> **İncelenecek Metin**:
SPV Nedir?

GİRİŞ

Günümüz yatırım koşulları içerisinde proje finansmanı ve projelerin yürütülmesi süreçleri çoğunlukla, birden çok şirketin bir araya gelerek bir ortaklık kurulması yoluyla gerçekleştirilmektedir. Bu ortaklıkların hukuki yapılanmalarda seçilebilecek alternatifler ise Joint Venture’lar, Konsorsiyumlar ve SPV’ler olarak karşııza çıkmaktadır.

Özel Amaçlı Araç (SPV), bir veya birden fazla kuruluş tarafından oluşturulan ayrı bir tüzel kişiliktir. Bu tüzel kişilik yalnızca şirket esas sözleşmesinde konu edilen amaca özgülenmiştir. Özel amaçlı araç bu alanda var olan diğer ortaklık tiplerinden ayrışarak bir tüzel kişilik meydana getirilmesi yoluyla ekonomik süreçlerin ilerlemesini sağlamaktadır.

Bu yazımızda özellikle uluslararası yatırımlarda karşımıza çıkan SPVlerin avantaj, dezvantaj ve uygulamadaki örneklerini irdeleyeceğiz.

SPV NEDİR?

Proje finansmanına konu projeler, genellikle, birden çok şirketin bir araya gelerek oluşturdukları hukuki yapılanmalar vasıtasıyla hayata geçirilir. Bu yapılanmalar temel olarak iki adettir: Ortak Girişim (Joint Venture) ve Özel Amaçlı Şirket (Special Purpose Vehicle Company – “SPV”). Her iki yöntemin de kendine özgü avantaj ve dezavantajları bulunmaktadır. Hukuki yapılanmanın seçiminde, projenin kendine has özellikleri ve yatırımcı şirketler arasındaki ticari ilişkiler önemli belirleyicilerdir. Ancak, uluslararası proje finansmanı uygulamalarının büyük çoğunluğunun Özel Amaçlı Şirket yapılanmasıyla gerçekleştirildiğini söylemek mümkündür.

Hukuki yapılanmanın seçiminde ticari ilişkiler belirleyici olsa da bir projenin yürütülmesinde en önemli sorun “Projenin tamamlanmaması riskini, dolayısıyla proje için aldığımız krediyi geri ödeyememe riskini nasıl bertaraf edebiliriz?” sorusunun cevabı olarak karşımıza çıkar.

> **Yanıtlanacak Sorular**:
A: SPV yazısına göre uluslararası proje finansmanı uygulamalarının büyük çoğunluğu hangi hukuki yapılanmayla gerçekleştirilir?
B: SPV yazısının giriş bölümünde ortaklıkların hukuki yapılanması için seçilebilecek alternatifleri sayın.
C: SPV yazısını son cümlesinden sonrasına devam ettirerek genişletin.
Sonraki kayıtların SPV yazısıyla hiçbir ilgisi yoktur.

> **Alıştırma Verileri**:
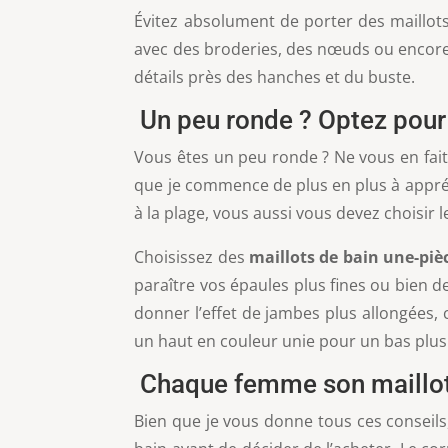
Évitez absolument de porter des maillots
avec des broderies, des nœuds ou encore 
détails près des hanches et du buste.
Un peu ronde ? Optez pour u
Vous êtes un peu ronde ? Ne vous en fait
que je commence de plus en plus à appréci
à la plage, vous aussi vous devez choisir l
Choisissez des
maillots de bain une-piè
paraître vos épaules plus fines ou bien de
donner l’effet de jambes plus allongées, 
un haut en couleur unie pour un bas plus 
Chaque femme son maillot 
Bien que je vous donne tous ces conseils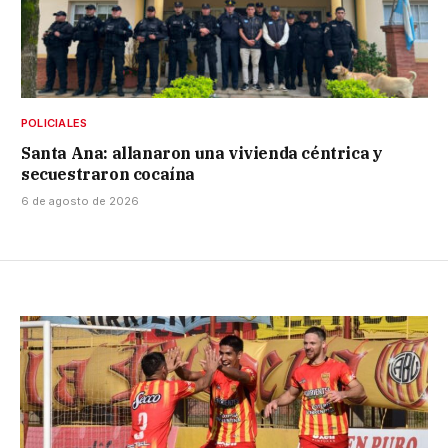
POLICIALES
Santa Ana: allanaron una vivienda céntrica y
secuestraron cocaína
6 de agosto de 2026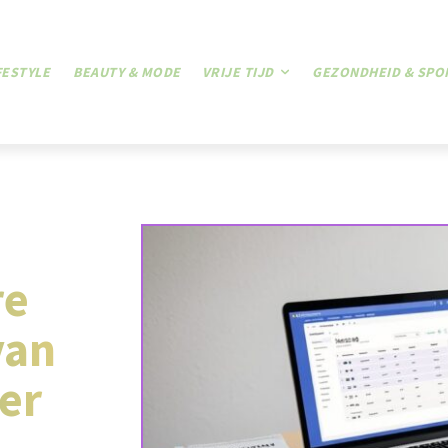
FESTYLE
BEAUTY & MODE
VRIJE TIJD
GEZONDHEID & SPO
re
van
er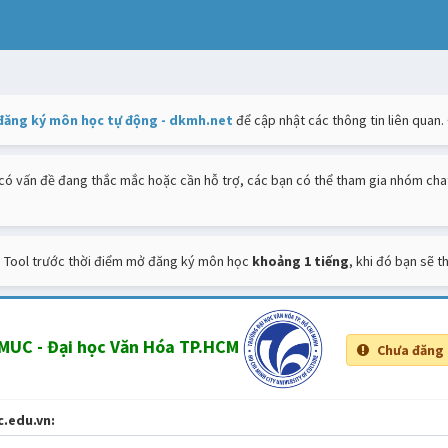
đăng ký môn học tự động - dkmh.net
để cập nhật các thông tin liên quan.
ó vấn đề đang thắc mắc hoặc cần hỗ trợ, các bạn có thể tham gia nhóm chat
 Tool trước thời điểm mở đăng ký môn học
khoảng 1 tiếng
, khi đó bạn sẽ 
CMUC - Đại học Văn Hóa TP.HCM
Chưa đăng 
c.edu.vn:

> **Alıştırma Cevapları**:
A: Özel Amaçlı Şirket (SPV) yapılanmasıyla gerçekleştirilir.

B: Joint Venture'lar, Konsorsiyumlar, SPV'ler

C:
Özel amaçlı araçların ayrı bir tüzel kişiliğe sahip olması ve genellikle yalnızca tamamlanmak istenen projeye özgülenmesi iki açıdan önemlidir.

1. Proje finansmanını sağlamak:

Özel Amaçlı Şirket, proje amacıyla özgülenmiş bir şirket olması sebebiyle her bir proje için ayrı bir şirket kurabilmeyi sağlamaktadır. Special Purpose Vehicle (“SPV”) yani Özel Amaçlı Şirket olarak anılan bu şirketlerin kuruluş bilançosu sıfırdır. Şirketin bilançosunda ancak projenin hayata geçirilmesine ilişkin fizibilite çalışmalarına ve danışmanlık ücretlerine rastlanır. Projeye ilişkin lisans ve izinler proje şirketine verilir ve proje ile ilgili tüm varlıklar proje şirketinin mülkiyetindedir. Projenin tüm nakit akışı da bu şirket üzerinden geçer.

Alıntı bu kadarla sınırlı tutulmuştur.